Can someone tell me why R thinks that 0.7 is not between 0 and 1?

Community
  • 1
  • 1
Joris de Jong
  • 13
  • 1
  • 4
  • @Frank I changed the title. http://www.inside-r.org/packages/cran/caTools/docs/sample.split is this what you mean with "be more clear where I found it"? This method of splitting data in a test and train set was also used by the teacher, so I don't see why it shouldn't work. – Joris de Jong Mar 30 '16 at 18:33
  • I meant to edit that info into the question itself. I've done it following the usual pattern (with a library call). Thanks for clarifying. (I don't use that package and so can't be of help, but maybe someone else can.) – Frank Mar 30 '16 at 18:36
  • @Frank okay, do you by chance know an other package/method which will also split the data into a train and test set? – Joris de Jong Mar 30 '16 at 18:41

6 Answers6

2

set.seed(1000) library(caTools) split = sample.split(letters$isB, SplitRatio = 0.5)

isB should be the label of the Dependent variable, look up in your dataset that name.

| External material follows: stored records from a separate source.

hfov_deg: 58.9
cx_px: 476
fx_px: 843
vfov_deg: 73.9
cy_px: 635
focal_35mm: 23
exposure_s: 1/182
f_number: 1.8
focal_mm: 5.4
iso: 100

Here you can find why this error is raised.

Anant
  • 396
  • 4
  • 11
1

I have never used the function sample.split before. However, normally I partition my data without using such a function. For example, say I want to partition the iris data set into a training and testing data set and I want the training to be about 70% of the size of the original data set. Then I can do this:

data(iris)

#Create a random sample of integers sample from 1 to nrow(iris)
samp <- sample(1:nrow(iris), size=round(0.7*nrow(iris)), replace=FALSE)

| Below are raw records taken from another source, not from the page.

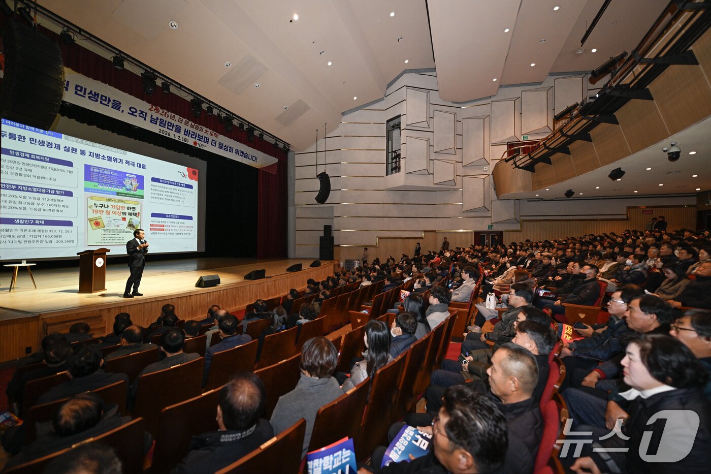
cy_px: 237
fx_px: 276
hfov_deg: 104.3
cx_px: 356
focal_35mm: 14
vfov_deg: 81.2
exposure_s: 1/200
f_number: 2.8
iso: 1250
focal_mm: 14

train <- iris[samp,]  #Only takes rows that are in samp
test <- iris[-samp,] #Omits the rows that were in samp

The same can be done with a vector except the , is not necessary in [samp,] or in [-samp,]. I hope that helps. Otherwise, perhaps providing the first 6 entries smsSparse$sentiment might help people identify the problem.

justin1.618
  • 691
  • 5
  • 15
0

Check if smsSparse$sentiment is rightly assigned. If there is any mistake happened during cbind or any spelling mistakes, R throws an error like this.

0

As someone mentioned correctly, this is likely an assignment error, ex spelling error, or the column does not exist or is null, or even if the column based on which you are splitting (dependent variable) is not a factor, in which case you can convert it to one. To check quickly, you can see a summary of the smsSparse$sentiment and confirm.

Aditya Arora
  • 126
  • 4
0

Looking at the Code of sample.split function as defined in R, you will see the following line of code

if (SplitRatio >= nSamp)
    stop("Error in sample.split: 'SplitRatio' parameter has to be i [0, 1] range or [1, length(Y)] range")

there could be 2 reasons for this error 1) the length of your data is less than the SplitRatio 2) first parameter to the split function is null.

Make sure you have data in the FirstParamter of that you are passing.

0

sample.split actually works when the package caTool is installed and enabled. You can install it by

install.packages('caTools')

then enable it by

library('caTools')

After running the above lines, you can then do something like this

split = sample.split(smsSparse$sentiment, SplitRatio = 0.7)

If for instance your dataset is called dataset as an example

you can then do something like

training_set = subset(dataset, split == TRUE)
test_set = subset(dataset, split == FALSE)
Anthony
  • 79
  • 4